Date/Time: Jan 27, 11:00 am - 12:20 pm (Central Time)
Location: Cobb 304 | Zoom (Click here to join)
Presenter: Marie-Catherine de Marneffe (Associate Professor, FNRS – UCLouvain – OSU)
Title: Investigating Reasons for Disagreement in Natural Language Inference
Abstract: Current practices of operationalizing annotations in crowdsourced datasets for natural language understanding (NLU) too often assume one single label per item. In this talk, I argue that NLU should investigate disagreement in annotations – human label variation (Plank 2022) – to fully capture human interpretations of language. I investigate how human label variation in natural language inference (NLI) arises, focusing on linguistic phenomena present in the sentences that lead to different interpretations. I also explore two modeling approaches for detecting items with potential disagreement (a 4-way classification with a Complicated label in addition to the three standard NLI labels, and a multilabel classification approach), and evaluate whether these approaches recall the possible interpretations in the data.

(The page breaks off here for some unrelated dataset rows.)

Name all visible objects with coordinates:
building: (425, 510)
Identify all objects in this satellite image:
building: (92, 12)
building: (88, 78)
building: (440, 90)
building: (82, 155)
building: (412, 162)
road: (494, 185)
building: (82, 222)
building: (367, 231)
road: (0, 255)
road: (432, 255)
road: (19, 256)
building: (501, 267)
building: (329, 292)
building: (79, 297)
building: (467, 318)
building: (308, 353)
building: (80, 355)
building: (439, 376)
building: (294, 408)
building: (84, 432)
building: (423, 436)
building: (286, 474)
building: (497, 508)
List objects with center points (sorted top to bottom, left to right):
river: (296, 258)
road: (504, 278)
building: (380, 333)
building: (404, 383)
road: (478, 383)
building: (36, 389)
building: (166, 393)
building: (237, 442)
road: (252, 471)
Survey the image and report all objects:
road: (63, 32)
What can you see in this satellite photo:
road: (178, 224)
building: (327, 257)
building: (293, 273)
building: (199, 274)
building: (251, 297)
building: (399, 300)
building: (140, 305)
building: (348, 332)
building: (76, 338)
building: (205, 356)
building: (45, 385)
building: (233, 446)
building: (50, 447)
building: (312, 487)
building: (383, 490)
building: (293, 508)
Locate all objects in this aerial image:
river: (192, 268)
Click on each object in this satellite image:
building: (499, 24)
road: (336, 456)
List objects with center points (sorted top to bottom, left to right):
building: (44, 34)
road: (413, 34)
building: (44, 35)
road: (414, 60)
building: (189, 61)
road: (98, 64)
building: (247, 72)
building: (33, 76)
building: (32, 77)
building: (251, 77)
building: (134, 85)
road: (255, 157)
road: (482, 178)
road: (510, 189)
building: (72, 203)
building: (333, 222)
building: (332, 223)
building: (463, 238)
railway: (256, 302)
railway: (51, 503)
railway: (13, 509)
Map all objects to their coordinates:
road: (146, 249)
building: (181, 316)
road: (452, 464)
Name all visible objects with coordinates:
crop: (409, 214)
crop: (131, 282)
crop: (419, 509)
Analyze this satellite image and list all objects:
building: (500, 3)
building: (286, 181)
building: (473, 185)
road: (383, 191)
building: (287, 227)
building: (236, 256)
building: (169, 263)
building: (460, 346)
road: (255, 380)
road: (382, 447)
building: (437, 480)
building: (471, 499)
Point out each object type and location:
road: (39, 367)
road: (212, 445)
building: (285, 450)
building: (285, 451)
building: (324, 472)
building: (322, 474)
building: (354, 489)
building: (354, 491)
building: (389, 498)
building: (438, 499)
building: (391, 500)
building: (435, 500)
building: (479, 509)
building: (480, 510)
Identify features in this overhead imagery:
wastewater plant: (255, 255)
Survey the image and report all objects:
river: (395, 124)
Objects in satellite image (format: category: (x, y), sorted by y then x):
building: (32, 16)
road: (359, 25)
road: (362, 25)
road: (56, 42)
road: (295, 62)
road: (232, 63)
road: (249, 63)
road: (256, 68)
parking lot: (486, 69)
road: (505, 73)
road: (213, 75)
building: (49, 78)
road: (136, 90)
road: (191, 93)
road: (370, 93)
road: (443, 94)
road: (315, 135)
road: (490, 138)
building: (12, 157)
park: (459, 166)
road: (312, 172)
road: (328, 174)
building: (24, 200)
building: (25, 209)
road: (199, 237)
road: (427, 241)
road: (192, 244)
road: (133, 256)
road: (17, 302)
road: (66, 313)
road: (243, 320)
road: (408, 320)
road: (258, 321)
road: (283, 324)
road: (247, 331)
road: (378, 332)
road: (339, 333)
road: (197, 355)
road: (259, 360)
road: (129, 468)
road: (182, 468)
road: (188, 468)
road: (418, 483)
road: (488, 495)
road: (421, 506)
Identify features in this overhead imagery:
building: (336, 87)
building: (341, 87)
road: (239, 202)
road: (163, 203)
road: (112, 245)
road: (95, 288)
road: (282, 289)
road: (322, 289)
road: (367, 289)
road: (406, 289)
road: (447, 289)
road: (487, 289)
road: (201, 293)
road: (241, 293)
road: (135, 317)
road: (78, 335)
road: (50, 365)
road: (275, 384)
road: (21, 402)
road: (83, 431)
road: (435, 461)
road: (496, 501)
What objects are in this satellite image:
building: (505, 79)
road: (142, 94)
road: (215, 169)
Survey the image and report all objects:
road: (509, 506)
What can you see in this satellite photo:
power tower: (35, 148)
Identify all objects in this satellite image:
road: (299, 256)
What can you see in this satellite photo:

Bio: Marie-Catherine de Marneffe obtained her PhD from Stanford University in 2012. She is an associate professor in Linguistics at The Ohio State University. She also got appointed as a FNRS Research Associate at UCLouvain in 2022. Her research focuses on developing computational linguistic methods that capture what is conveyed by language beyond the literal meaning of the words. In particular she works on "veridicality": how do people interpret events they read about in the news -- do they think such events really happen, did not happen, or are just a possibility? Primarily she wants to ground meanings in corpus data and show how such meanings can drive pragmatic inference. She has also contributed to defining the Stanford Dependencies and the Universal Dependencies representations. Her research has been funded by Google Inc. and the NSF.